I haven't said much about the recent shootings of two black men by police other than commenting on other people's posts or reacting to them with the convenient yet certainly not adequate emoji options Facebook provides. Mostly, this has been because there's already a flood of people who are more informed about these stories and the grimly numerous previous ones and who are more willing to post their opinions online. I didn't feel like anything I had to say would add to the conversation, despite having the urge to say something, anything.
I didn’t want to create noise in a space that needed music.
And then, today, when I was driving to run an errand, I suddenly became acutely aware of my surroundings. There was a woman driving her black SUV in front of me with an LSU Alumni sticker common of many cars in Baton Rouge who I nearly ran into because her left taillight had burned out.
Think about that for a minute.
She is able to blithely go about her day without worrying about her taillight being burned out. She might be at risk of being pulled over (though I doubt it) without fearing that she’ll be shot and killed during a routine stop for a traffic violation while her significant other records it and a four-year-old in the back witnesses the entire thing.
Even though she is, technically, in violation of the law. Even though she didn’t use her blinker when switching lanes. Even though she was in the middle of her turn when the light had already become red. Even though she seemed to be reading her phone screen at one point while I was driving behind her. Even though, because Louisiana is a concealed-carry state, she could feasibly have a gun somewhere in the car legally that might make any cop pulling her over a little nervous.
Why doesn’t she have to worry about this?

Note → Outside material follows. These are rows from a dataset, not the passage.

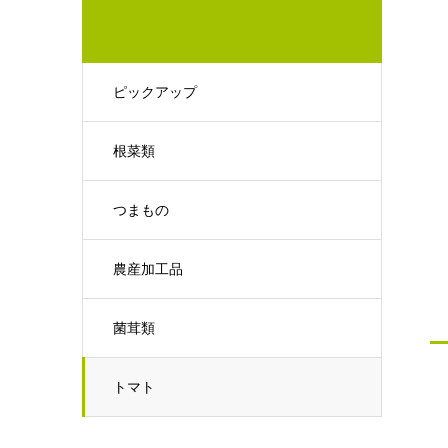
ピックアップ
根菜類
つまもの
農産加工品
菌茸類
トマト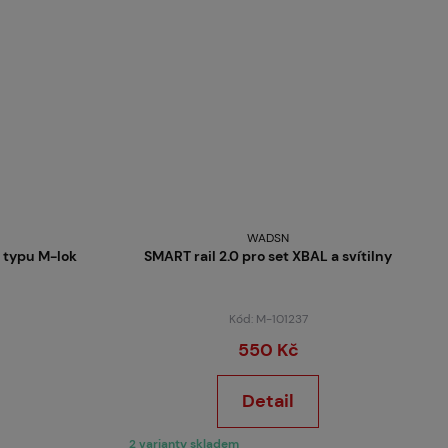
WADSN
L typu M-lok
SMART rail 2.0 pro set XBAL a svítilny
Kód: M-101237
550 Kč
Detail
2 varianty skladem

Why is she most likely oblivious to any of these violations that are the last thing to come into her mind as being an issue today?
Because she’s white.
And then I knew I had to say something, even if it doesn’t further the conversation.
Because it keeps the conversation present.
Because, even if what I’m saying is noise, it’ll help make the noise louder until it crescendos and people in power actually do something to prevent these deaths from happening anymore.
Because my son goes to a daycare down the street from where Alton Sterling died and I don’t want him to grow up in a world where his black friends and teachers are afraid of going to school or work simply because of the color of their skin.
Because I don’t want to find out one day that one of my black students has been killed during a routine stop for a traffic violation.
Because I fear for my black friends’ lives.
Because I don’t have a lot of power in this world other than my vote and my ability to use words effectively and to teach others to do the same.
Because, maybe, if more white people start saying something, if more white people become noisy about this, maybe, just maybe, black lives won’t have to fight to just matter.
Maybe black lives will just be able to live.